First displayed in 2007, the Tor-M2 family can be armed with up to 8 9M331 or 16 9M338-series missiles, expanding its engagement range to 16 km and ceiling to 10 km against targets under Mach 3.7  In addition, the Tor-M2 features a reduced crew size of three, improved detection radars sensitive to low-RCS targets, shorter reaction time, new optical and thermal detection systems, enhanced signal processing, and other improvements.8 These upgrades allow the Tor-M2 family to detect targets at 32 km and engage up to four targets simultaneously. The Tor-M2E is the export designation of the Tor-M2, while the Tor-M2K is a version mounted on a wheeled chassis.9 The Tor-M2KM, meanwhile, is a self-contained modular variant of the Tor-M2 mountable on various platforms.10 Another enhanced variant, the Tor-M2U, features upgraded missiles capable of engaging agile targets maneuvering up to 10g.11 The Tor-M2 system entered Russian service in 2012.12


In 2019, Russia’s Almaz-Antey Concern unveiled the Tor-E2, a “new generation” family of the Tor system capable of detecting targets at 32 km and engaging four simultaneously. Armed with 16 9M338KE missiles, the system features an expanded engagement range and altitude of 16 and 12 km.13

Naval and Arctic Variants

Russia operates a navalized version of the Tor, the 3K95 Kinzhal (NATO: SA-N-9 Gauntlet) on several surface ships.14 In addition, Russia introduced in 2018 the Tor-M2DT, a version of the Tor-M2 built a DT-30 articulated tracked chassis.
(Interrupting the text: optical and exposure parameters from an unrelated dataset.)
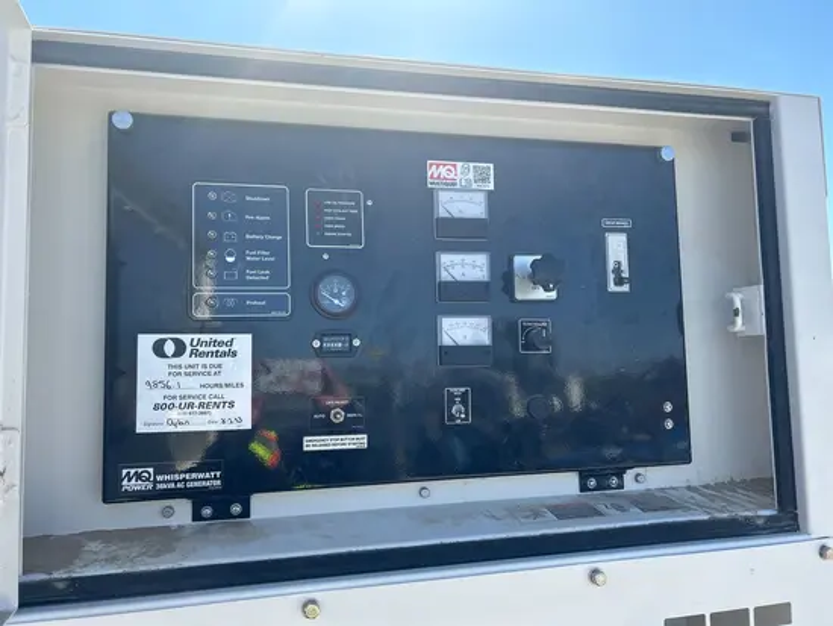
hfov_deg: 67.3
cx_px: 416
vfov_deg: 53.1
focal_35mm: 26
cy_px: 313
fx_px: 626
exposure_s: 1/1838
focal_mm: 5.7
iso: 50
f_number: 1.5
Optimized for arctic and harsh terrains, the Tor-M2DT entered Russian service in 2019.15


The Tor system has been popular on the export market. Over 7 countries operate Tor-M1 variants, including Greece, China, Iran, Belarus, Azerbaijan, Armenia, Egypt, Ukraine and Cyprus.16 In 2000, Greece took delivery of 21 Tor-M1 units from Russia. China has also bought a large quantity of Tor-M1 units since 2000, which became the eventual basis of its reverse-engineered HQ-17 system. From 2005-2007, Russia sold 30 Tor-M1 systems to Iran for over $1 billion.17 In 2019, Russia took delivery of its sixth battalion of Tor-M2 systems and signed a $1.57 billion contract to deliver additional Tor-M2 and -M2DT systems from 2019 and 2027.18 Armenia received its latest batch of Tor-M2KM systems in December 2019.19

In January 2020, U.S. intelligence implicated an Iranian Tor-M1 for the January 8 downing of Ukraine International Airlines Flight 752 as it departed  Tehran’s Imam Khomeini Airport on January 8, 2020.